Living with a Mongolian herder family

I was lucky enough to find a good friend on Couchsurfing who offered me to stay at one of his relative’s yurt (or ger in Mongolian, a traditional Mongolian tent) about a 100 miles from the town of Baganuur – which is about four hours drive from Ulaanbataar in total.
My friend’s relatives were a traditional Mongolian herder family, they owned two yurts, one which they lived in and the other one which served as a kitchen and storage space.
The family owned around 800 sheeps, 100 cows, and 50 horses which all roamed freely in the surrounding grasslands.
The head of the family, Nyamdala, close to sixty, was an experienced, short-spoken herdsman who spent his whole life as a traditional Mongolian nomad, taking care and living off from his animals.
This summer they stayed in a lush green valley – as lush as the Mongolian steppe can be – close to a river.
Not far from Nyamdala’s tent was another ger, home to a less wealthy herder family employed by Nyamdala who helped him take care of his numerous animals in the summer – this family didn’t own any animals, they just worked for him.

There was plenty of work for everyone, keeping the members of the camp busy all day long.
Nyamdala’s wife was a hard working and strong women, she had a tight daily routine.
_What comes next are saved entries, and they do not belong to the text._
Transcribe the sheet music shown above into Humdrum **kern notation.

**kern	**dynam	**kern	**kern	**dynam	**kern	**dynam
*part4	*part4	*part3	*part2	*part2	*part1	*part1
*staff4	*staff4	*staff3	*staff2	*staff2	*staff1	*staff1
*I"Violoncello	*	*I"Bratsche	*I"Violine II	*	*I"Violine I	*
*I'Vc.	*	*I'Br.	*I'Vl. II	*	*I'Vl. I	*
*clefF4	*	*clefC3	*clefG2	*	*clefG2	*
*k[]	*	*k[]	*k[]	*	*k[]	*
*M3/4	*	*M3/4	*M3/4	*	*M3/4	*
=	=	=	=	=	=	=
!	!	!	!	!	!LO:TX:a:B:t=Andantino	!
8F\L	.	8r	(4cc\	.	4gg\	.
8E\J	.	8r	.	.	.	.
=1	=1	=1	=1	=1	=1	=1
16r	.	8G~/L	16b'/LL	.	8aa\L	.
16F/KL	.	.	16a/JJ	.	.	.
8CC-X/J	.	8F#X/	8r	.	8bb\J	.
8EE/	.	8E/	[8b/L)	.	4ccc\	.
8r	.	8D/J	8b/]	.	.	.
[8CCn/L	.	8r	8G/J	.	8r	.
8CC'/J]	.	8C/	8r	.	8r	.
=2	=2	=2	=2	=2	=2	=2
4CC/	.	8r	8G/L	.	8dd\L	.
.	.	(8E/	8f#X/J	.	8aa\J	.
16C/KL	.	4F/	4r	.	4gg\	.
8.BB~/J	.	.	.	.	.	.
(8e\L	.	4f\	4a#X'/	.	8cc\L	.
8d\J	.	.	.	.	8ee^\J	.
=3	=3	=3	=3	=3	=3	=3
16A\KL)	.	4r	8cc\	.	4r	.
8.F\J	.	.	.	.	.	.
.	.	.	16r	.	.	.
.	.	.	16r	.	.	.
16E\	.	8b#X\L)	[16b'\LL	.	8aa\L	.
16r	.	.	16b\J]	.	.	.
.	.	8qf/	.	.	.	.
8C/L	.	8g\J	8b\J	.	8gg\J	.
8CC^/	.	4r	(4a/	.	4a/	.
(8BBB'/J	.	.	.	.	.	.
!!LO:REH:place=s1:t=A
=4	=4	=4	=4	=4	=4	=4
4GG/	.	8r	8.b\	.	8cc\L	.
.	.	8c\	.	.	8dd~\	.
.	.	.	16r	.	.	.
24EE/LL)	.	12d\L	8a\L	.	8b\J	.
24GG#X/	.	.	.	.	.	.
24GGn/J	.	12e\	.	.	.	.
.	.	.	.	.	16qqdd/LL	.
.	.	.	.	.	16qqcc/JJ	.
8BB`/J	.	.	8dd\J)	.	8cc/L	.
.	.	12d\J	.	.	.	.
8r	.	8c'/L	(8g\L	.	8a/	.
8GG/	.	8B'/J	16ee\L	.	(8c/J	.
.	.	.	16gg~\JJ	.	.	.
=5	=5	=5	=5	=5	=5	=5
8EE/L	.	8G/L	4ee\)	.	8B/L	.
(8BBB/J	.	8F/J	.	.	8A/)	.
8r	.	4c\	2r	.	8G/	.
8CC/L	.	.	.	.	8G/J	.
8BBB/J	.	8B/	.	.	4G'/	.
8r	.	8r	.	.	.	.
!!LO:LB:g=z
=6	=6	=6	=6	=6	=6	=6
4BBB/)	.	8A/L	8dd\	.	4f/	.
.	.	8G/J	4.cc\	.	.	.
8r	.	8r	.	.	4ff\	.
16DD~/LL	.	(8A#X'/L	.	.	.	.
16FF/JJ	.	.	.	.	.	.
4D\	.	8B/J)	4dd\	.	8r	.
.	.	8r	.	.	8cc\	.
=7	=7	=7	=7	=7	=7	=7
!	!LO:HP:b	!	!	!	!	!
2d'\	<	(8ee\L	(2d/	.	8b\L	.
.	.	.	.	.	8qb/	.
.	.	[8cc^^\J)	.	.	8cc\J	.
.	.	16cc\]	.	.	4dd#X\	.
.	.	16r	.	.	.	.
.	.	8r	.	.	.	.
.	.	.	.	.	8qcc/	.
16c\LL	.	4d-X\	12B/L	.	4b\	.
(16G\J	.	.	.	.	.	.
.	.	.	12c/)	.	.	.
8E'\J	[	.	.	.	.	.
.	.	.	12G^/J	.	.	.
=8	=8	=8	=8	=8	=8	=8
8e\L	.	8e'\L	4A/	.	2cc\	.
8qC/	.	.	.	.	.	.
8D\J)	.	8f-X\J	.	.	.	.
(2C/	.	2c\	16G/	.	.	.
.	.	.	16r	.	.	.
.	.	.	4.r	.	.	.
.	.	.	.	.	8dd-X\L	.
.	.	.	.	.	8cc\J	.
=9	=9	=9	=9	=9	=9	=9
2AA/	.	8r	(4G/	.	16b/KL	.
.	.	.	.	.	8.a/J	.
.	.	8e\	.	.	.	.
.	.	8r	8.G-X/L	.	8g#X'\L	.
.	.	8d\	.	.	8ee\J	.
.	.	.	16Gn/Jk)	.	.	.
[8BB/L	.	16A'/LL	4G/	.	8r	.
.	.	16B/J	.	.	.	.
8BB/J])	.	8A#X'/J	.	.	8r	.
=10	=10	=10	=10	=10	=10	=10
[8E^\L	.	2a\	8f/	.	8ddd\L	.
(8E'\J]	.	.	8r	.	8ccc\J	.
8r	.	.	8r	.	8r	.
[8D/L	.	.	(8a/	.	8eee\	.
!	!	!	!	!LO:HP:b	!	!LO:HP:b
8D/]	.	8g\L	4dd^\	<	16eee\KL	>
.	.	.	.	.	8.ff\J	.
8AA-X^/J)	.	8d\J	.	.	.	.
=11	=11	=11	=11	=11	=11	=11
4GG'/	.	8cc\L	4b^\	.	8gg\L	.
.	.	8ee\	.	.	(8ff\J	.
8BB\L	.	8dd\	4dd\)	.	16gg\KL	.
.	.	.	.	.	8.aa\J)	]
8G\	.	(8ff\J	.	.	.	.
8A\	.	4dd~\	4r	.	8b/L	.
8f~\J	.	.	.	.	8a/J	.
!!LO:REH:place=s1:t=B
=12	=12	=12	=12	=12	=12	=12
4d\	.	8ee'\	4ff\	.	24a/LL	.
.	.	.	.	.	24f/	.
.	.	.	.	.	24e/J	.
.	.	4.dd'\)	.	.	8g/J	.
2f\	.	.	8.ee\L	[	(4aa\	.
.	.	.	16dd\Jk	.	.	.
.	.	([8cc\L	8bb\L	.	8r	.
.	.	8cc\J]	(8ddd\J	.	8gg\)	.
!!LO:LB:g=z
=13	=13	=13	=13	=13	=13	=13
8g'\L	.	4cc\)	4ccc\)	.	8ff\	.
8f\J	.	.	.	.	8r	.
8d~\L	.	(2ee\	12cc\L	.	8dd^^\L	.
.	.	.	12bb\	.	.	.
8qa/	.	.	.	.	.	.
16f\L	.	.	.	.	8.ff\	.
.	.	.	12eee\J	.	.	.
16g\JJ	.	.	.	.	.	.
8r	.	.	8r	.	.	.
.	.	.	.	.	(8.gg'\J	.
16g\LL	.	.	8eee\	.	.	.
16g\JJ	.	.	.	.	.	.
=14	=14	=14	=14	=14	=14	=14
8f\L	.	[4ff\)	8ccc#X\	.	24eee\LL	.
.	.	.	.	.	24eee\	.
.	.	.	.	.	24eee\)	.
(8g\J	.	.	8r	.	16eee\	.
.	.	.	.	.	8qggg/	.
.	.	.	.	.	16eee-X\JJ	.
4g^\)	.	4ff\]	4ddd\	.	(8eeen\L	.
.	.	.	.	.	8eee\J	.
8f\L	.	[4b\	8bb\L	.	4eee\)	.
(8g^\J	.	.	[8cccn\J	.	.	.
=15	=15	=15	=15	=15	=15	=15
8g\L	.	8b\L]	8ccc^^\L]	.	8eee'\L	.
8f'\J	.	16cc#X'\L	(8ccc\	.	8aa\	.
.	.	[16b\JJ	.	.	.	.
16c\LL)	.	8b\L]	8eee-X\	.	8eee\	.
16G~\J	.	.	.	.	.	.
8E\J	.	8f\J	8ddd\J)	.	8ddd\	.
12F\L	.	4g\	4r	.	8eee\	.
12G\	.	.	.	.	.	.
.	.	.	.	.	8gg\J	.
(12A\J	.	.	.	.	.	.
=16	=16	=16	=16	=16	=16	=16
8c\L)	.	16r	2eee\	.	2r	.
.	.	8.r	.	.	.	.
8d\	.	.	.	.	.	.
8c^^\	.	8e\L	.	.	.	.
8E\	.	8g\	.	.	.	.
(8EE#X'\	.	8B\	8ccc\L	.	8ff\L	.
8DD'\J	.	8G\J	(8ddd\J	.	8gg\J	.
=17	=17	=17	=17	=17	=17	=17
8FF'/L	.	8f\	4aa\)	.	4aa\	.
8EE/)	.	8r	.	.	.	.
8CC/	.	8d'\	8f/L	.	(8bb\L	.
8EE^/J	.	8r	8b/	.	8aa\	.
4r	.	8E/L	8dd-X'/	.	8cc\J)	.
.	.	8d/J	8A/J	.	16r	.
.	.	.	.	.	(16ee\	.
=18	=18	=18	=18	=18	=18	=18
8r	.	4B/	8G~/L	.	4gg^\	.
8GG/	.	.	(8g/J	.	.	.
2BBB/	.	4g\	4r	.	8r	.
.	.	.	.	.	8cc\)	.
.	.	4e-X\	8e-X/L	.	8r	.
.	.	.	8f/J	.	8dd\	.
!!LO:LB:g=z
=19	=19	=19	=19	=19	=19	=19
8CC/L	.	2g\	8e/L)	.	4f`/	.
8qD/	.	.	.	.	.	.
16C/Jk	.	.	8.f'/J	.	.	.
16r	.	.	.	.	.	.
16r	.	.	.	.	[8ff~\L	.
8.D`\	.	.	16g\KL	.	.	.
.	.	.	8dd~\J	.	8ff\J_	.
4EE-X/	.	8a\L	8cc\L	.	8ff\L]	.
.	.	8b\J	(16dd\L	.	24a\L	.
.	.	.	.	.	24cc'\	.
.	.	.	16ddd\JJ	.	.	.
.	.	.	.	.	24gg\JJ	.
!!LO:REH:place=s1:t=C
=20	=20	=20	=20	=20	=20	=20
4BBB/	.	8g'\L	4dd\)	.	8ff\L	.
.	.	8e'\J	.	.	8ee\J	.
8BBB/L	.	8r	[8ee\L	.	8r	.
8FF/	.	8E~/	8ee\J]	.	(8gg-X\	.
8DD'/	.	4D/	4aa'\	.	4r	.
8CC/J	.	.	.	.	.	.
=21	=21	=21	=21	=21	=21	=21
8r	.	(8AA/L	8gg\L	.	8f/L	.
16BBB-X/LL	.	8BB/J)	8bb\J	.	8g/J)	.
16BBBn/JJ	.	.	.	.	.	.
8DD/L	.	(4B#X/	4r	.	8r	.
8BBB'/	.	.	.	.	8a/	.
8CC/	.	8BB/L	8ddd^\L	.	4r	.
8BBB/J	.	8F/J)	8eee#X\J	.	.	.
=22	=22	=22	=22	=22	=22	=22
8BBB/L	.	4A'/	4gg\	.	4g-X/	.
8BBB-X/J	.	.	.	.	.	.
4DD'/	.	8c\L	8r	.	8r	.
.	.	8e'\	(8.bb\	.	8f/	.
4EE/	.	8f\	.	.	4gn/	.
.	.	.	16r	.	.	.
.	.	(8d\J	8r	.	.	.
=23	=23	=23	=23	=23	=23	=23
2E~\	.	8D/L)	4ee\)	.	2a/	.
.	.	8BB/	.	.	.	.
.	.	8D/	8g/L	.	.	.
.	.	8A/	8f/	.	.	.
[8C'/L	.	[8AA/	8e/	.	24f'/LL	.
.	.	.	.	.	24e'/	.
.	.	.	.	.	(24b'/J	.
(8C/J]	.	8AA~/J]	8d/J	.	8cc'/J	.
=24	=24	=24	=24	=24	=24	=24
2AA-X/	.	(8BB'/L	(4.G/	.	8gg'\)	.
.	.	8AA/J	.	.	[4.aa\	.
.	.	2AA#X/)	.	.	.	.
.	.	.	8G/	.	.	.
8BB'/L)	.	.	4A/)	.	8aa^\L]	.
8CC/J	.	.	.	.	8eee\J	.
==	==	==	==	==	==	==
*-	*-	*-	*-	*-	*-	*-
She spent long hours in the “kitchen”, making cheese, yoghurt, or noodles, and cooking meals for the family, milking the cows, or looking after the kids.
Nyamdala’s son and daughter have already moved to the town Baganuur, but they spent most of their free time in their father’s camp. They were both married and had children, who spent their whole summer holiday in the Mongolian countryside with their grandfather as well.
Nyamdala’s sister and her family, and his parents were also regular visitors.
Usually all the grown up members of the family were working on something, even the ones who otherwise had a job in town.
This was a sort of relaxation for them to return to their traditional lifestyle.
Urbanization as such, is a new phenomena in Mongolian society, as almost 90 percent of the people above the age of fifty grew up in traditional nomadic ger camps.
I asked the younger members of the family if they prefer the traditional nomadic lifestyle over the city life , and their response was that they would generally prefer the countryside, but that it is really hard in the winter. But they couldn’t imagine their life without the summers in the Mongolian steppes.